INFORMATION PROVIDED.
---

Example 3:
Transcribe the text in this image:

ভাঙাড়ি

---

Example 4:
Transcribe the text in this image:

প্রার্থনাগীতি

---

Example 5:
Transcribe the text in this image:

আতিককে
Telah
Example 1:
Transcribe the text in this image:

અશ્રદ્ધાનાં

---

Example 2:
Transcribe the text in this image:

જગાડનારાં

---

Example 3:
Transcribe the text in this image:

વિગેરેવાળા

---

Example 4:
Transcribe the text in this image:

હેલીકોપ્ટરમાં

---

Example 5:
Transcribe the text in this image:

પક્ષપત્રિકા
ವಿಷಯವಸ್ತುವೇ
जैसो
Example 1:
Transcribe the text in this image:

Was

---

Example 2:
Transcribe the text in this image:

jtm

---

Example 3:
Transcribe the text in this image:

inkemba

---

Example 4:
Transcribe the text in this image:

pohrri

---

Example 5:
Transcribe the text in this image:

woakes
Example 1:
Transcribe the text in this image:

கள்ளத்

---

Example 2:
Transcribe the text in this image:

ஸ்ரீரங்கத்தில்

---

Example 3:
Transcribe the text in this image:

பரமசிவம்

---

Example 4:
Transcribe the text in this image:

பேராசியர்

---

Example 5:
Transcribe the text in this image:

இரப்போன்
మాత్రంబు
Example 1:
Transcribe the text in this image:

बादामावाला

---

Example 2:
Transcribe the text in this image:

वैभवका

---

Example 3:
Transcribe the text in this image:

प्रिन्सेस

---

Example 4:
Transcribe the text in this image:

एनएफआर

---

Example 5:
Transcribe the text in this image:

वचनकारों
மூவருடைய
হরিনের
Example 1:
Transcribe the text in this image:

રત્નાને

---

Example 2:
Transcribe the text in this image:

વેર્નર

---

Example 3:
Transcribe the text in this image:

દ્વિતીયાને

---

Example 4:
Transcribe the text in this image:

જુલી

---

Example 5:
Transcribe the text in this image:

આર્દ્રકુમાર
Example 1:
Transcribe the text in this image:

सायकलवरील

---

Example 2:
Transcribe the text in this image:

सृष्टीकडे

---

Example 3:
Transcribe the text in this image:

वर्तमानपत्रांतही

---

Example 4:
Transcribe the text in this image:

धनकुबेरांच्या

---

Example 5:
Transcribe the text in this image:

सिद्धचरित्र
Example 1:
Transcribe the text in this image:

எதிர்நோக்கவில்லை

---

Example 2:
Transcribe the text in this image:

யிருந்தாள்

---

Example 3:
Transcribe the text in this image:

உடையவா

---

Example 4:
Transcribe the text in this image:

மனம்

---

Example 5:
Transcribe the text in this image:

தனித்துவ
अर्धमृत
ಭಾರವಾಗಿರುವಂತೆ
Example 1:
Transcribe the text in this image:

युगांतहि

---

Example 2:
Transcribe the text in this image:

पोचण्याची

REQUIRED TASK. Can you reproduce all of the records above line for line, without changing a single character?

EXERCISE SOLUTION.
---

Example 3:
Transcribe the text in this image:

ভাঙাড়ি

---

Example 4:
Transcribe the text in this image:

প্রার্থনাগীতি

---

Example 5:
Transcribe the text in this image:

আতিককে
Telah
Example 1:
Transcribe the text in this image:

અશ્રદ્ધાનાં

---

Example 2:
Transcribe the text in this image:

જગાડનારાં

---

Example 3:
Transcribe the text in this image:

વિગેરેવાળા

---

Example 4:
Transcribe the text in this image:

હેલીકોપ્ટરમાં

---

Example 5:
Transcribe the text in this image:

પક્ષપત્રિકા
ವಿಷಯವಸ್ತುವೇ
जैसो
Example 1:
Transcribe the text in this image:

Was

---

Example 2:
Transcribe the text in this image:

jtm

---

Example 3:
Transcribe the text in this image:

inkemba

---

Example 4:
Transcribe the text in this image:

pohrri

---

Example 5:
Transcribe the text in this image:

woakes
Example 1:
Transcribe the text in this image:

கள்ளத்

---

Example 2:
Transcribe the text in this image:

ஸ்ரீரங்கத்தில்

---

Example 3:
Transcribe the text in this image:

பரமசிவம்

---

Example 4:
Transcribe the text in this image:

பேராசியர்

---

Example 5:
Transcribe the text in this image:

இரப்போன்
మాత్రంబు
Example 1:
Transcribe the text in this image:

बादामावाला

---

Example 2:
Transcribe the text in this image:

वैभवका

---

Example 3:
Transcribe the text in this image:

प्रिन्सेस

---

Example 4:
Transcribe the text in this image:

एनएफआर

---

Example 5:
Transcribe the text in this image:

वचनकारों
மூவருடைய
হরিনের
Example 1:
Transcribe the text in this image:

રત્નાને

---

Example 2:
Transcribe the text in this image:

વેર્નર

---

Example 3:
Transcribe the text in this image:

દ્વિતીયાને

---

Example 4:
Transcribe the text in this image:

જુલી

---

Example 5:
Transcribe the text in this image:

આર્દ્રકુમાર
Example 1:
Transcribe the text in this image:

सायकलवरील

---

Example 2:
Transcribe the text in this image:

सृष्टीकडे

---

Example 3:
Transcribe the text in this image:

वर्तमानपत्रांतही

---

Example 4:
Transcribe the text in this image:

धनकुबेरांच्या

---

Example 5:
Transcribe the text in this image:

सिद्धचरित्र
Example 1:
Transcribe the text in this image:

எதிர்நோக்கவில்லை

---

Example 2:
Transcribe the text in this image:

யிருந்தாள்

---

Example 3:
Transcribe the text in this image:

உடையவா

---

Example 4:
Transcribe the text in this image:

மனம்

---

Example 5:
Transcribe the text in this image:

தனித்துவ
अर्धमृत
ಭಾರವಾಗಿರುವಂತೆ
Example 1:
Transcribe the text in this image:

युगांतहि

---

Example 2:
Transcribe the text in this image:

पोचण्याची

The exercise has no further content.